**About this task:**
Reproduce the material word for word, from its first line up to and including the line containing "Jürg Amann, geboren 1947 in".

━━ Provided information ━━

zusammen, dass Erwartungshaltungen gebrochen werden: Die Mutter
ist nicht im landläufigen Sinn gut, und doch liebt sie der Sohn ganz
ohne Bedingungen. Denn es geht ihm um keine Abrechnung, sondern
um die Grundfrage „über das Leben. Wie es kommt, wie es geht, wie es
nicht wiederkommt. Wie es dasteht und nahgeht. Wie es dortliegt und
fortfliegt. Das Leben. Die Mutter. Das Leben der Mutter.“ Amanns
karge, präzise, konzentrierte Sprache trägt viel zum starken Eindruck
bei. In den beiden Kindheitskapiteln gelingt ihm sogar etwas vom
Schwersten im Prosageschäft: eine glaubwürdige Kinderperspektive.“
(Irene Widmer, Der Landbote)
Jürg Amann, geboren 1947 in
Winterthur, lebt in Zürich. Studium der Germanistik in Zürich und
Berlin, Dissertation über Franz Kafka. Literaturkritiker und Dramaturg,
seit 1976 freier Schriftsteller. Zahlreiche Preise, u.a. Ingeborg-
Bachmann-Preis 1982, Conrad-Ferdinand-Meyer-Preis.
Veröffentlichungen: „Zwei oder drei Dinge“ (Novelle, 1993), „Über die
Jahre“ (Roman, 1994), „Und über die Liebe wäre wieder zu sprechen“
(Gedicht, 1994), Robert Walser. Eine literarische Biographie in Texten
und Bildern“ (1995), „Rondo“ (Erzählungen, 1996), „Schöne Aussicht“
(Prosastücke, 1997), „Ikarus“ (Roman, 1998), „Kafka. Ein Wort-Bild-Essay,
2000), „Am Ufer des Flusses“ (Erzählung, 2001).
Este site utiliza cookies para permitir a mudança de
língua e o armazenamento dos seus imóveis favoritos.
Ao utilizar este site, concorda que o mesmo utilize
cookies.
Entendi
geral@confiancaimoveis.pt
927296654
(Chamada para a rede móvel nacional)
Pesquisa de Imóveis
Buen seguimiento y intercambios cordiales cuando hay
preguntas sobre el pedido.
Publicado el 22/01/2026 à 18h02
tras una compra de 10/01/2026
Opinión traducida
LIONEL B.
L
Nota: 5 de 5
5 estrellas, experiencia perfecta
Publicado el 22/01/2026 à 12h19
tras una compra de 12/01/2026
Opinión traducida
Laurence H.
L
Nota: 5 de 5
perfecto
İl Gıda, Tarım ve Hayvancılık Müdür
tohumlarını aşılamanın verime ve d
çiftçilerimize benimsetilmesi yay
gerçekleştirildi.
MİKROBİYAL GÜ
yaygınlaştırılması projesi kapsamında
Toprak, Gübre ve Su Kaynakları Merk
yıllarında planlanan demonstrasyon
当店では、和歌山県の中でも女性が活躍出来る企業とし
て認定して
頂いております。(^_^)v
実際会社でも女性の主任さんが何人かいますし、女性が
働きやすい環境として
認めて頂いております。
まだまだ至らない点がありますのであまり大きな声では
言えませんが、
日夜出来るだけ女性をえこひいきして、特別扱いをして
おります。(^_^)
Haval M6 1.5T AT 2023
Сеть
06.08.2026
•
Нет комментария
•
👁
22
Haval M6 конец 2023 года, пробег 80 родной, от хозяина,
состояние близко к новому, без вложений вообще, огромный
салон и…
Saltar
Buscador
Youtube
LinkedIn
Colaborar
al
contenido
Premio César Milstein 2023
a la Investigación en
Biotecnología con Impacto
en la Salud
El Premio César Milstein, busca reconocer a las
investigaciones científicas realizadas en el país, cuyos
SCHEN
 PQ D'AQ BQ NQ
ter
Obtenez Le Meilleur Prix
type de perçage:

━━━

**Solution to the exercise:**
zusammen, dass Erwartungshaltungen gebrochen werden: Die Mutter
ist nicht im landläufigen Sinn gut, und doch liebt sie der Sohn ganz
ohne Bedingungen. Denn es geht ihm um keine Abrechnung, sondern
um die Grundfrage „über das Leben. Wie es kommt, wie es geht, wie es
nicht wiederkommt. Wie es dasteht und nahgeht. Wie es dortliegt und
fortfliegt. Das Leben. Die Mutter. Das Leben der Mutter.“ Amanns
karge, präzise, konzentrierte Sprache trägt viel zum starken Eindruck
bei. In den beiden Kindheitskapiteln gelingt ihm sogar etwas vom
Schwersten im Prosageschäft: eine glaubwürdige Kinderperspektive.“
(Irene Widmer, Der Landbote)
Jürg Amann, geboren 1947 in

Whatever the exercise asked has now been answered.